Segment Start: Quoted passage

Sync was one thing that too many people were asking for. So we immediately
built it and put it out. We really weren't thinking of monetization back then.

An android / iphone app is a frequently requested feature.. We could charge
for that and still not annoy people, because hey, it costs us money to get
into Apple's developer program!

------
sorbus
A paid version with more features seems like a safe way to go; moving into the
freemium model, somewhat. If not enough people buy it, you can always fold the
features into the free version (though be careful about that; people who do
buy a paid version may feel ripped off if the free version has all the same
features). Other than that, you can always put a donate buttons somewhere,
though I'm not sure how effective that would be.

------
jabo
Here's a clickable link to the app:
[https://chrome.google.com/webstore/detail/offpaifnchmpbnjhjb...](https://chrome.google.com/webstore/detail/offpaifnchmpbnjhjbhpdffahlofdkfb)

Though it's a Chrome App, you can also visit it directly on a HTML5 browser at
<http://scribble.wreally.com>

------
damoncali
Go ahead and get on their nerves. Nobody _likes_ to pay for stuff. Hopefully
your users like your stuff enough that the mere thought of paying for it
doesn't drive them away. If it does, you need to get back to work.

------
jabo
@Person at Tapjoy: Why did you delete your comment? Would love to know.
Thanks!

Segment End: Quoted passage

**Task a:** Set down the forum thread on monetizing the app in full, word for word.
The entries that come after the forum thread bear no relation to it.

Segment Start: Provided records

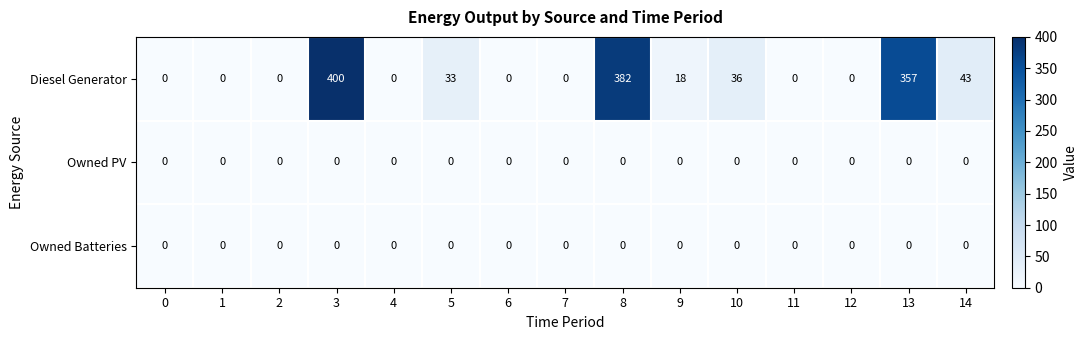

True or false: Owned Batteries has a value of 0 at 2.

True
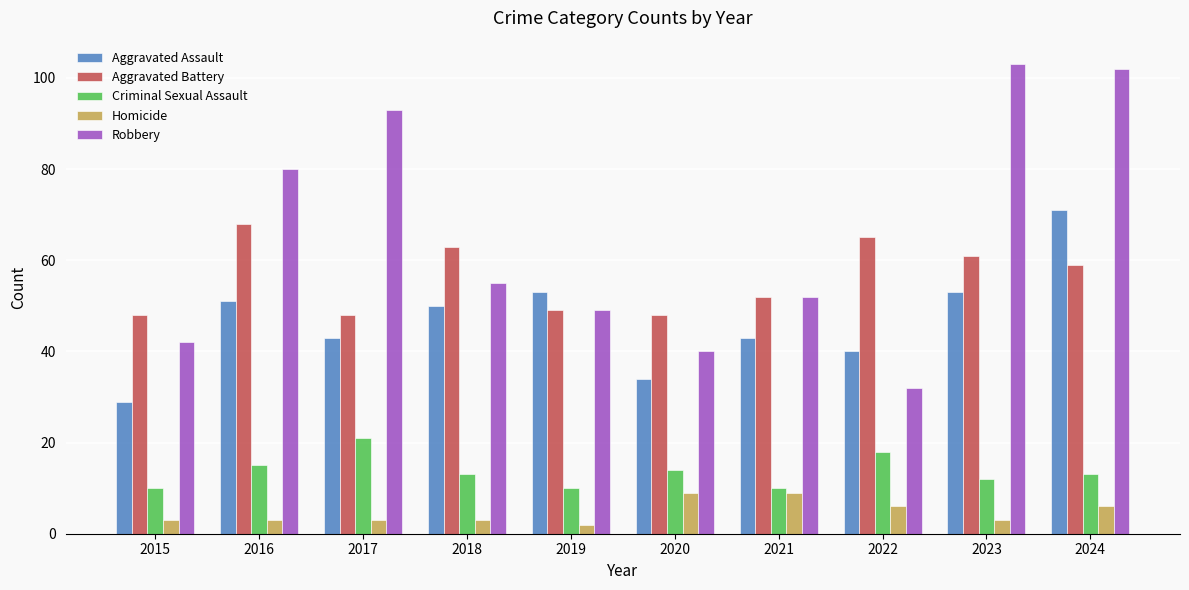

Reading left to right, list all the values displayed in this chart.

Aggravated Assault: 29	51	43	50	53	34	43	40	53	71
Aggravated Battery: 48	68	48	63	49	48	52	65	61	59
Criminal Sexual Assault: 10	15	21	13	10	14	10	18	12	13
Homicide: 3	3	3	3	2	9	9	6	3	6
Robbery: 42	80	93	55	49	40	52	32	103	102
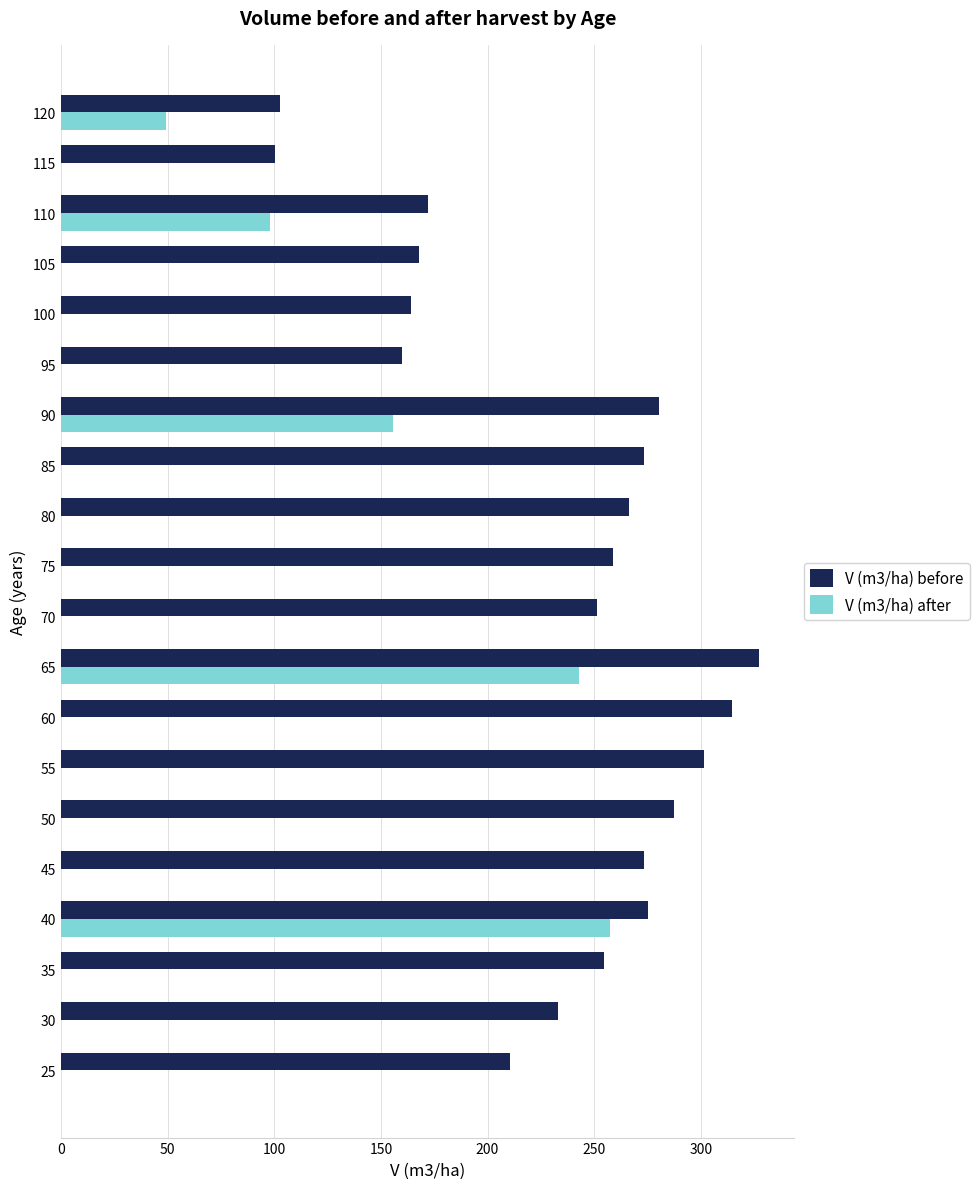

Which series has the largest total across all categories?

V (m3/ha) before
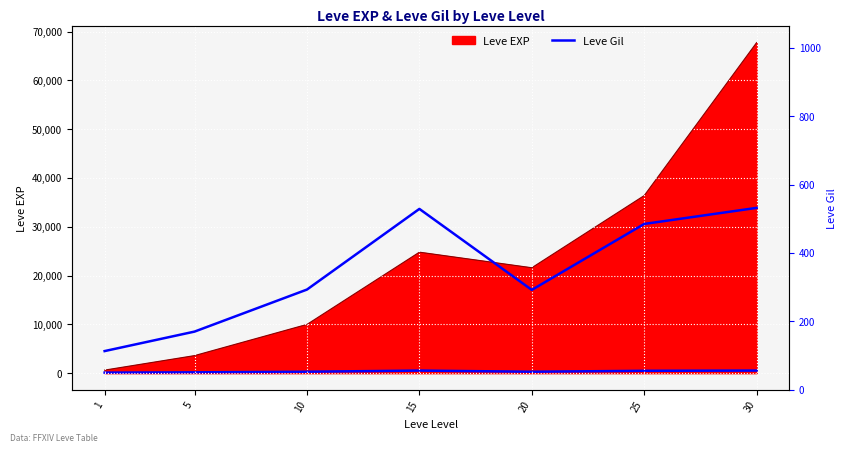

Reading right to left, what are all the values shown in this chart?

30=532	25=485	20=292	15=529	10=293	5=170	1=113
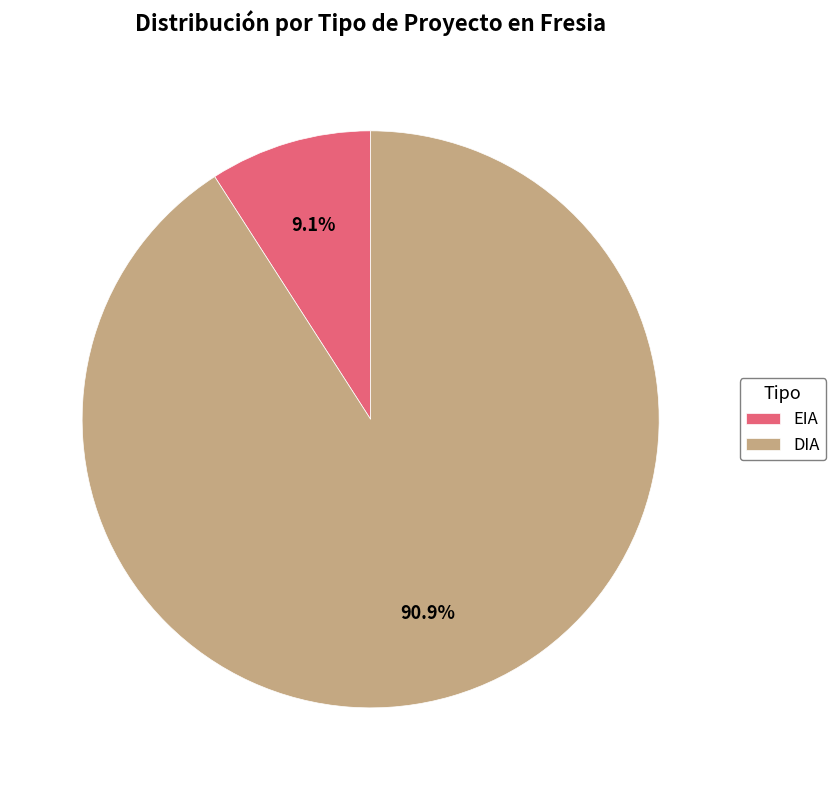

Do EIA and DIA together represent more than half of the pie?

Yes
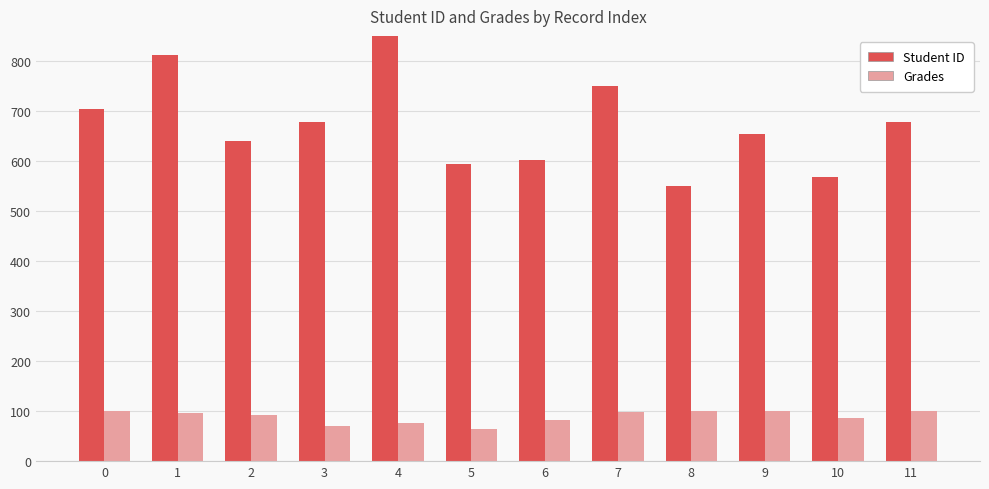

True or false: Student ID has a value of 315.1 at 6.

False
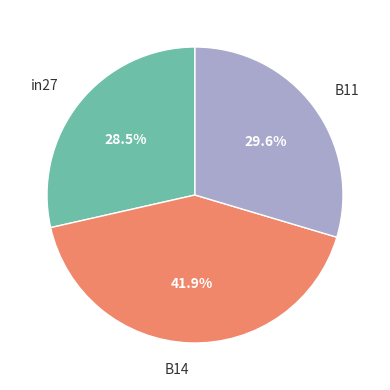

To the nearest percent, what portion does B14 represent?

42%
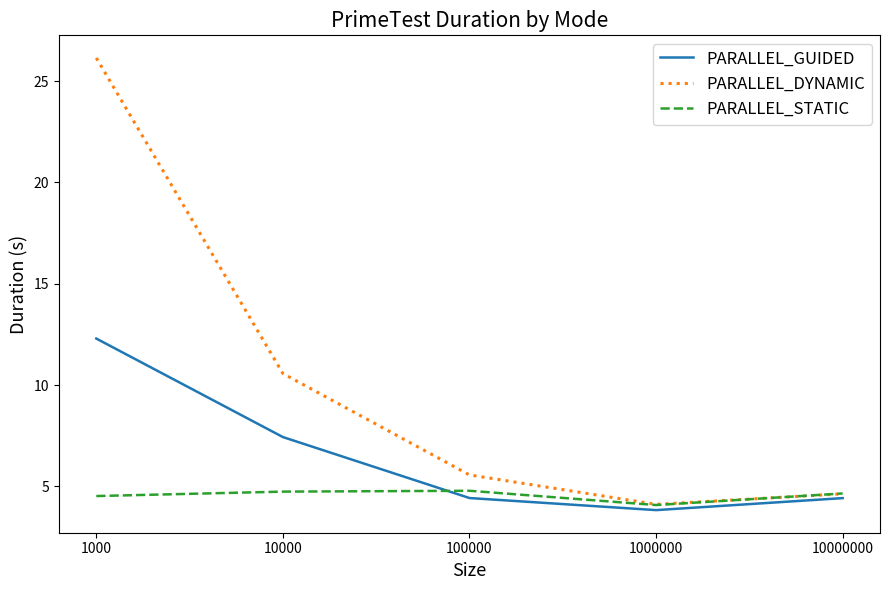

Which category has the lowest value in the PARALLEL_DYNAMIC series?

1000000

Segment End: Provided records

**Task b:** From the entries, extract the lines beginning at the line that contains "Reading right to" and stopping after the final line of the entries, with both ends included. Leave the pictures out of your answer.

**Written response a:**
Sync was one thing that too many people were asking for. So we immediately
built it and put it out. We really weren't thinking of monetization back then.

An android / iphone app is a frequently requested feature.. We could charge
for that and still not annoy people, because hey, it costs us money to get
into Apple's developer program!

------
sorbus
A paid version with more features seems like a safe way to go; moving into the
freemium model, somewhat. If not enough people buy it, you can always fold the
features into the free version (though be careful about that; people who do
buy a paid version may feel ripped off if the free version has all the same
features). Other than that, you can always put a donate buttons somewhere,
though I'm not sure how effective that would be.

------
jabo
Here's a clickable link to the app:
[https://chrome.google.com/webstore/detail/offpaifnchmpbnjhjb...](https://chrome.google.com/webstore/detail/offpaifnchmpbnjhjbhpdffahlofdkfb)

Though it's a Chrome App, you can also visit it directly on a HTML5 browser at
<http://scribble.wreally.com>

------
damoncali
Go ahead and get on their nerves. Nobody _likes_ to pay for stuff. Hopefully
your users like your stuff enough that the mere thought of paying for it
doesn't drive them away. If it does, you need to get back to work.

------
jabo
@Person at Tapjoy: Why did you delete your comment? Would love to know.
Thanks!

**Written response b:**
Reading right to left, what are all the values shown in this chart?

30=532	25=485	20=292	15=529	10=293	5=170	1=113

Do EIA and DIA together represent more than half of the pie?

Yes

True or false: Student ID has a value of 315.1 at 6.

False

To the nearest percent, what portion does B14 represent?

42%

Which category has the lowest value in the PARALLEL_DYNAMIC series?

1000000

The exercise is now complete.